## Task requirements
Rewrite the part of the records that opens with the line containing "- now supports and" and closes with the line containing "Version **0.96**", changing every "module" to "component" and keeping everything else unchanged.

## Supplied data

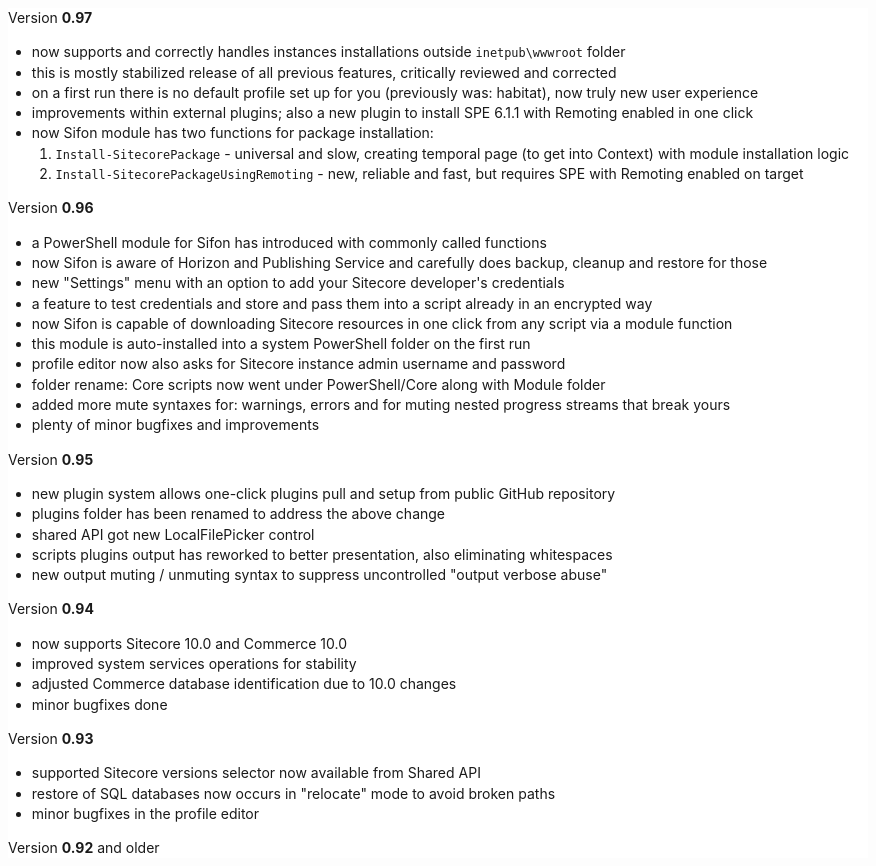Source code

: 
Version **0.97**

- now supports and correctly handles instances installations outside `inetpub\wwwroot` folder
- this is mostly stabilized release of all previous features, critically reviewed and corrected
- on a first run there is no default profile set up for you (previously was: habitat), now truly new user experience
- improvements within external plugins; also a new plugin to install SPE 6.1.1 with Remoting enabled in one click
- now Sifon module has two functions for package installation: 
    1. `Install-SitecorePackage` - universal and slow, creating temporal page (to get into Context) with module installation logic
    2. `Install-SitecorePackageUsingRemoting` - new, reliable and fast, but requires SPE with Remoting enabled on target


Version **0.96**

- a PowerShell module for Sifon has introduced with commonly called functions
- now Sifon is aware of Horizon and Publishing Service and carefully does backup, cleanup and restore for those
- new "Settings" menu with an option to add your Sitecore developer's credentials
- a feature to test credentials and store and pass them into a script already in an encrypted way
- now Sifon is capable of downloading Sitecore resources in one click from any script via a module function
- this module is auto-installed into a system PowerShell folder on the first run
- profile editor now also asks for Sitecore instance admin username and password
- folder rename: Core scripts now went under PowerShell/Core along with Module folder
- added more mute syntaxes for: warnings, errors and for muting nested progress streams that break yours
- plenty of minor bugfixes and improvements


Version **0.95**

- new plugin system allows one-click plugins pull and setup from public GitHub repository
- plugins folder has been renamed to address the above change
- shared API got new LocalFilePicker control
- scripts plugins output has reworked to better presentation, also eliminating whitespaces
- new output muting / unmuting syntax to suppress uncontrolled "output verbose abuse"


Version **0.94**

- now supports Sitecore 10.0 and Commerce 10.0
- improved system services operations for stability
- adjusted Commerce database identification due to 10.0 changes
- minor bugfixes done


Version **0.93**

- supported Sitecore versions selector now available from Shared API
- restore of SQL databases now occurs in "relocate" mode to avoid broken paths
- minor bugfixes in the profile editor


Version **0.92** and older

## Exercise response
- now supports and correctly handles instances installations outside `inetpub\wwwroot` folder
- this is mostly stabilized release of all previous features, critically reviewed and corrected
- on a first run there is no default profile set up for you (previously was: habitat), now truly new user experience
- improvements within external plugins; also a new plugin to install SPE 6.1.1 with Remoting enabled in one click
- now Sifon component has two functions for package installation: 
    1. `Install-SitecorePackage` - universal and slow, creating temporal page (to get into Context) with component installation logic
    2. `Install-SitecorePackageUsingRemoting` - new, reliable and fast, but requires SPE with Remoting enabled on target


Version **0.96**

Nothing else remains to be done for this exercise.